В отрывке о летних встречах друзей сказано, на чём все переправляются на остров на Черторое. На чём?

* Отрывок *
━━━━━━━━━━━━━━━━━━━━━━━━━━━━━━

Вечером у стендов появляется меланхоличный Герка. Все идём к нам на телевизор.
Назавтра – Черторой. Тихие днепровские протоки, заросли деревьев и кустарника. На остров все переправляются лодкой, а я – вплавь, толкая перед собой одежду на резиновом матрасе. День проходит великолепно. Варим картошку, купаемся, плывём на матрасе за лилиями, фотографируемся. Всё чудесно, только незаметно вырисовывается новая линия, может быть новая только для меня. Зоя – Ян. Какие-то недомолвки, избегание друг друга и объяснения в стороне от всех. Так вот, оказывается, в чём дело…
Вечером у стендов – ещё прибавление: приехали Фимка и Толя. Фимка взвинчен и расстроен, но старается это скрыть за развязностью.
Назавтра – именины Геркиной и Сашкиной мамы, являющиеся неофициальной помолвкой Сашки и Веры. Поэтому мы все и присутствуем. Стол в комнате, танцы на огромнейшем балконе. Чудесная летняя ночь. По дороге домой всей капеллой выкрикиваем вольное приветствие под окнами Сомова.
Назавтра вечером на квартире Яна устроили Лёнькины проводы. Кутёж по обычному типу, если не считать, что пьяный Файнштейн сидит во главе стола и обводит всех выпученными и растроганными глазами. На следующий день он улетает в Саратов. Мы провожаем глазами косо поднимающийся в небо самолёт. Лёнька был душой нашего общества, теперь его нет. Карусель убыстряет своё движение.
В этот же день я снова иду на Николаевскую и прощаюсь с Витой: она уезжает в санаторий на Кавказ. Потом узнаю, что приехавший с юга Сомов собирается устроить для друзей отчётный вечер; но это не всё, он приехал с некоей Леной и телеграфно просил "встречать цветами".
Вечером – встреча у стендов, идём просто гулять по паркам. Фимка теперь не приходит. Уже ясно, что у них с Зоей всё ломается. Неужели Ян? Он всё время на взводе, а по Зое ничего не понятно, они время от времени отделяются от остальных. Прогулка и объяснения затягиваются до глубокой ночи, но я не очень в курсе результатов. Я теперь не с ними.

━━━━━━━━━━━━━━━━━━━━━━━━━━━━━━

* Данные для проверки *

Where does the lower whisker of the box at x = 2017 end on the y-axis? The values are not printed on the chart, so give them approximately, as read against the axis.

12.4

━━━━━━━━━━━━━━━━━━━━━━━━━━━━━━

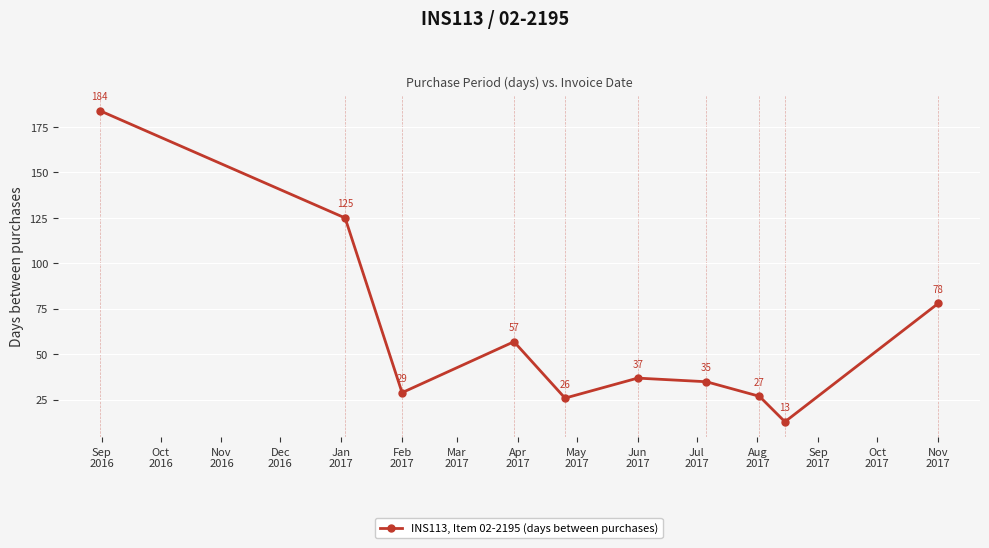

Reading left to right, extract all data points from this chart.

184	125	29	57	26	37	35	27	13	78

━━━━━━━━━━━━━━━━━━━━━━━━━━━━━━

* Поле для ответа *
На лодке.